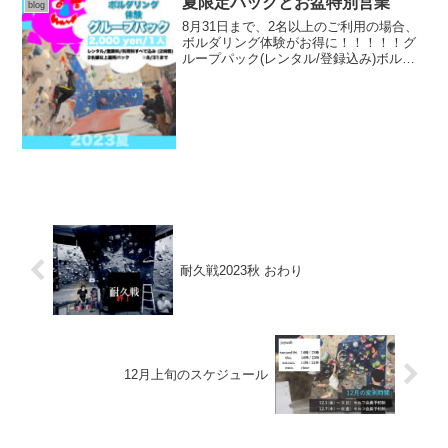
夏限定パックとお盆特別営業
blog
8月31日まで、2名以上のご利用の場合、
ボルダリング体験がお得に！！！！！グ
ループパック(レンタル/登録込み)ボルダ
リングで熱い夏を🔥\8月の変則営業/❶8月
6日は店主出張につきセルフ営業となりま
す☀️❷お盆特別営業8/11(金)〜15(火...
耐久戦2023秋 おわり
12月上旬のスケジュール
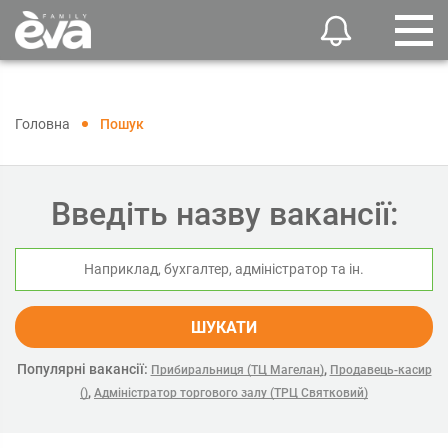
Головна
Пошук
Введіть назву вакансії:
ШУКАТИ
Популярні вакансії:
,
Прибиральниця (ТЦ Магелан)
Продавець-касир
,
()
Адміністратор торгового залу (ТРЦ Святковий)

§ **BRIEF**
From the line holding "12月上旬のスケジュール" down to the final line of the entries above, print every line exactly. Pictures do not go in.

§ **TASK RESPONSE**
12月上旬のスケジュール
Головна
Пошук
Введіть назву вакансії:
ШУКАТИ
Популярні вакансії:
,
Прибиральниця (ТЦ Магелан)
Продавець-касир
,
()
Адміністратор торгового залу (ТРЦ Святковий)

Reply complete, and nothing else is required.